Stefan Scholl <ste...@no-spoon.de> wrote:
> OK, it was Rocket.
> 
> Tested it with the old web2py and Tornado 1.2.1 via anyserver.py
> and the download is OK.
> 
> 
> Stefan Scholl <stefan.sch...@gmail.com> wrote:
>> The higher value for chunk_size didn't work with a 33 MiB file. Even
>> in Firefox 4.
>> So I tried 1.96.4 (Rocket 1.2.2) on Windows XP.
>> 
>> Made a new and simple app (dtest). The download there uses
>> "response.download(request,db)" as well.
>> 
>> 1 simple table: db.define_table('stuff', Field('file', 'upload'))
>> 
>> Upload of the 33 MiB file via db admin, content listed on
>> http://127.0.0.1:8001/dtest/default/data/select/stuff (default
>> function "data" with "return dict(form=crud())". Download with
>> Internet Explorer 8 (after removing the tag that switches to "Chrome
>> Frame", to have a realistic test like "normal" users).
>> 
>> Download was broken. A few KiB were missing. This was on localhost.
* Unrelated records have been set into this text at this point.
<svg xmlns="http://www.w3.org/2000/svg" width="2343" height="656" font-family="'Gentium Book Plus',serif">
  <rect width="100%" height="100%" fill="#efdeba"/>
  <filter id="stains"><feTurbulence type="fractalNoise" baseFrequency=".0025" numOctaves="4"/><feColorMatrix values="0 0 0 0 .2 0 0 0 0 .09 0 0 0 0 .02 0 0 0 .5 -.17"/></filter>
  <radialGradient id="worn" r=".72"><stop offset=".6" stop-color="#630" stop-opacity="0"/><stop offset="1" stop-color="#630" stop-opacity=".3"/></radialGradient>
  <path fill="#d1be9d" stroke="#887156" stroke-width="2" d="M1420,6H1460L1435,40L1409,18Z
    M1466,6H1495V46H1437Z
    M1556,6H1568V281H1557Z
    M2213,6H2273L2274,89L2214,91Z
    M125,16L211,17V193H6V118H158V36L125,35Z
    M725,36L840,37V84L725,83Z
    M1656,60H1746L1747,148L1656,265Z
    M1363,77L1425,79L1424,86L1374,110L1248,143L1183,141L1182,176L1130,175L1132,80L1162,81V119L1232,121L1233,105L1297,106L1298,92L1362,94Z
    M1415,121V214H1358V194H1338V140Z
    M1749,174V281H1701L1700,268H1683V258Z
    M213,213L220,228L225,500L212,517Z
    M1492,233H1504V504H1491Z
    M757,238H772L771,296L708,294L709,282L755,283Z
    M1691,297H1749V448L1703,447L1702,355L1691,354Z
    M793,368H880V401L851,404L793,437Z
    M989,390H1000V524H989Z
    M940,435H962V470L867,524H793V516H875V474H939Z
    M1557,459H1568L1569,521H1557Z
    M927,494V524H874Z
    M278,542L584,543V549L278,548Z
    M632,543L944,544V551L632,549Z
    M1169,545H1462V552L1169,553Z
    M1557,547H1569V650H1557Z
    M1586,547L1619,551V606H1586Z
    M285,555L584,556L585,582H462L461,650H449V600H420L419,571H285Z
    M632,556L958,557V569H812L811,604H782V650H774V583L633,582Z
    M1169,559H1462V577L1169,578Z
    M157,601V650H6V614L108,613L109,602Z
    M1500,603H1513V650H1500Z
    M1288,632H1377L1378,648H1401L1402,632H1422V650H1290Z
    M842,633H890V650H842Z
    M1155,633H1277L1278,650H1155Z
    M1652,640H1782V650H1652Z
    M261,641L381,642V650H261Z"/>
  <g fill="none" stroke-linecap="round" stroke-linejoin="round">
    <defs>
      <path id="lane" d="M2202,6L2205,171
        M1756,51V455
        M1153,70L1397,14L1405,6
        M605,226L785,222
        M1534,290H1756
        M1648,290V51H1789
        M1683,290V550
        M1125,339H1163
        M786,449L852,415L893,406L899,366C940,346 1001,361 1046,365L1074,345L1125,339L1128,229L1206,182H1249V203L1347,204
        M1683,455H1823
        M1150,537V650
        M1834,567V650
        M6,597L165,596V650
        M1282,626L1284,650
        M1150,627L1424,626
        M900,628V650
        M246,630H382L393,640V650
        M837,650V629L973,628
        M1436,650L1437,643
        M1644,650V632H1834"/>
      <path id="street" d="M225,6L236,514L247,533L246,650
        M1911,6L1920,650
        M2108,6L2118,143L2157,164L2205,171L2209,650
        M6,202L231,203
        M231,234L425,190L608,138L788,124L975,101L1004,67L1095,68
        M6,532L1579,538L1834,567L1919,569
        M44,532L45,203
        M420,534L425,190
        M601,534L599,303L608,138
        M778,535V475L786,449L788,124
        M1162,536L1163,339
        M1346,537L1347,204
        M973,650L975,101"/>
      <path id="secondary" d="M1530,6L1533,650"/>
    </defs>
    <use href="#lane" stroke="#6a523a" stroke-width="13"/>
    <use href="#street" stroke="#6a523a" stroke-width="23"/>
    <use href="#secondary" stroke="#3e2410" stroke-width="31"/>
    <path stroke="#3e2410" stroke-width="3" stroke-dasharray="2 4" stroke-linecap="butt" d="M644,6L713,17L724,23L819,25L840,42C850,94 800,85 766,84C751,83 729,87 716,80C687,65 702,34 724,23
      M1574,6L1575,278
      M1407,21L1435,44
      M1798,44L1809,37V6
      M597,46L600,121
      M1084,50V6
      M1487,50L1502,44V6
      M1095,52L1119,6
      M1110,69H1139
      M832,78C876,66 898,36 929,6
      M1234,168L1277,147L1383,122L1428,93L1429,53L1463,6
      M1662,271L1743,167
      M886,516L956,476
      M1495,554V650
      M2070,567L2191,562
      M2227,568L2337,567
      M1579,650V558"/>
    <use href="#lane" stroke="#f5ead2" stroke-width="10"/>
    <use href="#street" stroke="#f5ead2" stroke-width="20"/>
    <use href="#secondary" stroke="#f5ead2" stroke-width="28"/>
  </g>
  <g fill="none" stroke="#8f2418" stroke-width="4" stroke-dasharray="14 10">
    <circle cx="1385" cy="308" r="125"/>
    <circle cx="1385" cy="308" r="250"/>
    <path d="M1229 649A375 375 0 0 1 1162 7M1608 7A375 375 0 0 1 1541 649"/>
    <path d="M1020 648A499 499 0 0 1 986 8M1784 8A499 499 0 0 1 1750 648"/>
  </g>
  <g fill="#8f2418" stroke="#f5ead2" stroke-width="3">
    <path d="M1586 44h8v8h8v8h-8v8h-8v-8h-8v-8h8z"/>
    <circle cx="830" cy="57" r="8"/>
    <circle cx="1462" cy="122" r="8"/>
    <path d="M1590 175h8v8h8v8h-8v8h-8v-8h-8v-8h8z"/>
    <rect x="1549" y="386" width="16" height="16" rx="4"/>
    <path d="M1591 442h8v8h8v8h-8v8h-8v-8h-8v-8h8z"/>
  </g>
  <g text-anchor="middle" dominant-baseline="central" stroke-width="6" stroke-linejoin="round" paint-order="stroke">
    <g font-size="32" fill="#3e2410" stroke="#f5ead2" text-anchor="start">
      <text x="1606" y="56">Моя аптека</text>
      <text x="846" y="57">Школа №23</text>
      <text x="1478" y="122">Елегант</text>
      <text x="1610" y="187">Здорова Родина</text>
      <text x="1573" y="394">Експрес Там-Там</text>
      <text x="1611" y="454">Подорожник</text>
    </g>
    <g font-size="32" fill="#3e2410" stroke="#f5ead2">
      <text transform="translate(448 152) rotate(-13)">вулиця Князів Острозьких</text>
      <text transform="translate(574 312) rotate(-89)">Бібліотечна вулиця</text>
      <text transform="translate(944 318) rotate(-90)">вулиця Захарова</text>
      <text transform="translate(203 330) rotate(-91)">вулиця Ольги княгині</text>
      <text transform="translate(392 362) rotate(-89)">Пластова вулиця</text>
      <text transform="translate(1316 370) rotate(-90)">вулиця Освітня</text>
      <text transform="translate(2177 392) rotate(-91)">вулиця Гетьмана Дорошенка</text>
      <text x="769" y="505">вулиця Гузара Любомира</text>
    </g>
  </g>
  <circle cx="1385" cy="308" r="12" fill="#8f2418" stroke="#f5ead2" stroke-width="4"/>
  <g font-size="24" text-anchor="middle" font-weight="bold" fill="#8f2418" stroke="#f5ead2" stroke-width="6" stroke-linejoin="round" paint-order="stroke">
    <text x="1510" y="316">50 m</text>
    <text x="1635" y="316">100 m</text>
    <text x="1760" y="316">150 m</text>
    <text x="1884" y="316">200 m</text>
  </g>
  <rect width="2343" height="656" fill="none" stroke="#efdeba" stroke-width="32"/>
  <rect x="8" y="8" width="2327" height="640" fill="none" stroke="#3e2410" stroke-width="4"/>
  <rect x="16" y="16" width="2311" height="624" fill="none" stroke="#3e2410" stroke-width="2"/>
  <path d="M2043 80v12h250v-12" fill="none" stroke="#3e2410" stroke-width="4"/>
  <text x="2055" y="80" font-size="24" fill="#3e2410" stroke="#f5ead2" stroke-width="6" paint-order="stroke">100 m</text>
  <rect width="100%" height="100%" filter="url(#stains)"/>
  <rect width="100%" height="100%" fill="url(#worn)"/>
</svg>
>> Remote tests have even worse results.
>> 
>> 
>> 
>> On 6 Mai, 17:51, Massimo Di Pierro <massimo.dipie...@gmail.com> wrote:
>>> Can you try 1.95.1
>>>
>>> On May 6, 6:03 am, Stefan Scholl <stefan.sch...@gmail.com> wrote:
>>>
>>>
>>>
>>>
>>>
>>>
>>>
>>> > The classicdownloadfunction:
>>>
>>> > defdownload():
>>> >     return response.download(request, db)
>>>
>>> > I'm developing on localhost (127.0.0.1, no SSL) and one strange thing
>>> > happened: Downloads in IE8 (Windows XP) were all corrupt/broken if
>>> > they weren't below 64KiB in size. Very easy to see with large images.
>>>
>>> > Using a higher value for the argument 'chunk_size' solves this
>>> > problem, up to this new maximum.